The prosthetic arm was picking up new things. It was right there on the workbench in Lucien's brand-new lab—a place that smelled of ozone, fungus, and sweat—connected with a bunch of glowing wires to a console. On the display, neural signals were very lively, they literally depicted how the brain would send commands for movement.
Joan Rhodes was sitting there next to the arm, totally absorbed in her thoughts. She didn't physically move her body. She simply thought about the movement of the crystal fingers. The matching signals were also there on the screen, but they were faint. The fungus-threads inside the arm were twitching.
"The thing is built-in," Lucien explained to Benny, who was quite a spectator. "It goes beyond the messed-up part of her brain and link her intention directly to the nerves that we implanted in the arm. She is no longer instructing the arm, instead, she is simply doing it. It's really a small thing but, nonetheless, it's quite significant."
"Will it… be like a part of her?" Benny inquired.
"She will do it like it was her own decision. Though feeling is a lot more difficult. We did install some sensors for pressure, heat, and the condition of the connection. But she won't feel 'touch' as you do. She will feel… it is there. When she grabs something, she will know how firm it is. When she touches the fungus, she will feel how fresh it is."
Lucien adjusted a setting. "It's a sense. For this world."
Joan was totally hooked on it. She was dripping with sweat. The signal on the screen became stronger and more clear, thus the command was more and more obvious.
The crystal fingers of the hand on the table slowly took the shape of a fist.
Joan let out a sound of both effort and excitement. Her good hand slammed the table.
The fist remained clenched for a couple of seconds and then, it was unclosed.
It was the very first instance when she used her left side after the disaster.
Benny was yelling with delight, and he was also clapping his hands. Joan glanced at him and for the very first time since it happened, she smiled genuinely. It totally changed her, as if all the tough times were just wiped away.
Lucien copied the brain signal. "Awesome. We will make that much more powerful. Very soon, the console won't be necessary. Your arm will be the one to follow your nerve signals."

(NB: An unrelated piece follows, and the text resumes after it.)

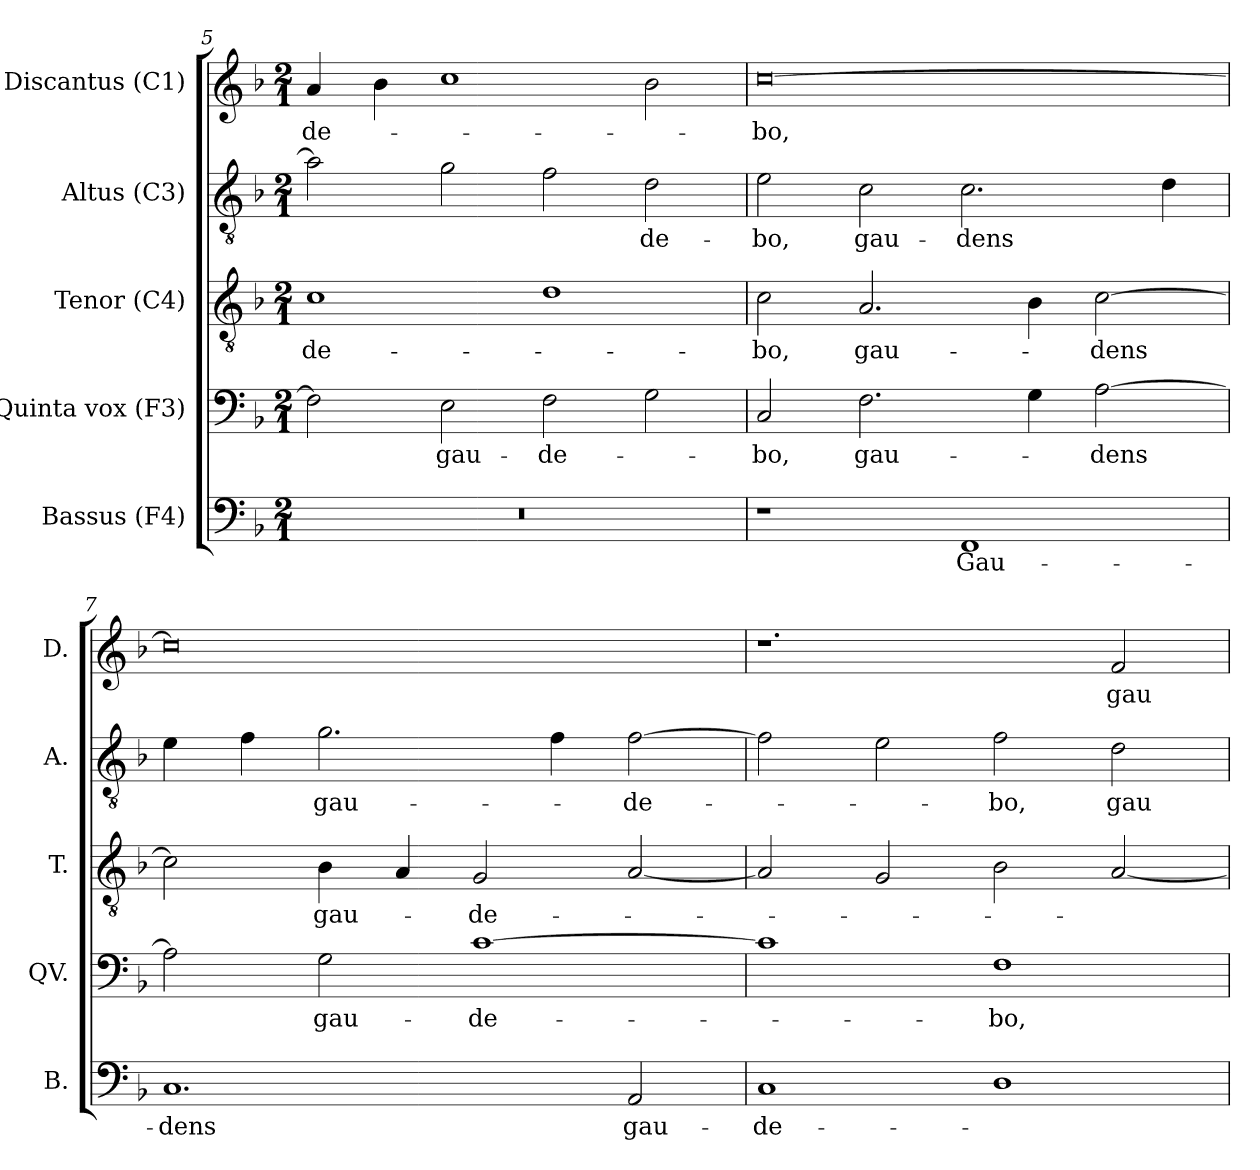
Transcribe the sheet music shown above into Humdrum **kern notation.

Throughout the next week, Joan was able to move from just making a fist to holding a pen and then a cup of water. She was not fast and precise, yet she was the one actually doing it. The arm was getting more and more like a part of her. The crystal fingers took on her body temperature. The fungus inside her arm gradually changed to the shape that fitted it better.
The final step was the link to the network. Lucien had her place the arm on a patch of living fungus that was interwoven in the wall.
"Don't think about feeling," he instructed. "Think about… listening."
Joan shut her eyes. At the beginning, there was nothing. After that, a soft sound, as if seeing a city from very far away, could be heard. That was the fungus network communicating. She concentrated, and the sound changed to different voices: the busy farms, the water pipes, the Heartforge humming deep underground.
She could know if the city was healthy by the way she felt it, not as data, but as a kind of feeling. Stress here (a fight over water). Happiness there (a good harvest). It was quite a lot, and it was just like hearing a lot of average problems and triumphs.
She withdrew her hand, thus breaking the connection, and took a long breath.
"What did you feel?" Benny asked, quite shocked.
Joan looked at her new hand, then at her son. It was difficult for her to find the words. "Life," she said, the word being very loaded. "Normal… hard… life."
It was not the magic she was hoping for. It was chaotic, demanding, yet still nice in the way it kept going.
She was not only relearning how to use her hand. She was relearning how to touch the world. And the world she was touching was not some god, but a sick person—and she was only one out of many nurses.